NICE LITTLE BOYS AND BRAVE LITTLE BASTARDS.
July 2012
In Sunday school I was taught to love others by doing nice things.
Which is good, I guess, but…
I really wish someone would have taught me how to let myself be loved instead.
Because letting yourself be loved is a hell of a lot harder than doing nice things for people. I’ve found a faith based on doing nice things for people doesn’t amount to much more than self-righteousness masquerading as compassionate activism.
It’s not that I don’t want to do nice things for people so much as it puts me in an awkward position of thinking my role in life is to remove resistance, obstacles, and pain from the lives of others. As if I bear the responsibility for setting right all the wrongs in the world, serving as some sort of agent for a divine accountant.
I’m not saying we should stand back and watch people harm themselves or others. I’m talking about the difference between a time to intervene and a time to sit quietly with them amidst their struggles and pain.

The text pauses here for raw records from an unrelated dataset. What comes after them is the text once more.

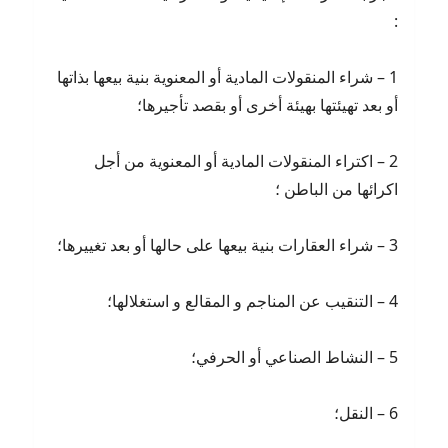
:
1 – شراء المنقولات المادية أو المعنوية بنية بيعها بذاتها
أو بعد تهيئتها بهيئة أخرى أو بقصد تأجيرها؛
2 – اكتراء المنقولات المادية أو المعنوية من أجل
اكرائها من الباطن ؛
3 – شراء العقارات بنية بيعها على حالها أو بعد تغييرها؛
4 – التنقيب عن المناجم و المقالع و استغلالها؛
5 – النشاط الصناعي أو الحرفي؛
6 – النقل؛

I’m not sure what the ratio of intervention to quietly sitting is meant to be, but if I’m honest, mine skews kicking and screaming away from the sitting quietly.
What if our lives are perfectly designed to fail?
When we celebrate our successes, we often stand alone on mountaintops. But when we’re met face to face with our failures, imperfections, and limitations, we start to see how not alone—and how much like everybody else—we really are.
I want to be known as more than a nice little boy. I want to be known as a brave little bastard who dares to live like he is loved by God.
Because letting yourself be loved is a hell of a lot harder than doing nice things for people.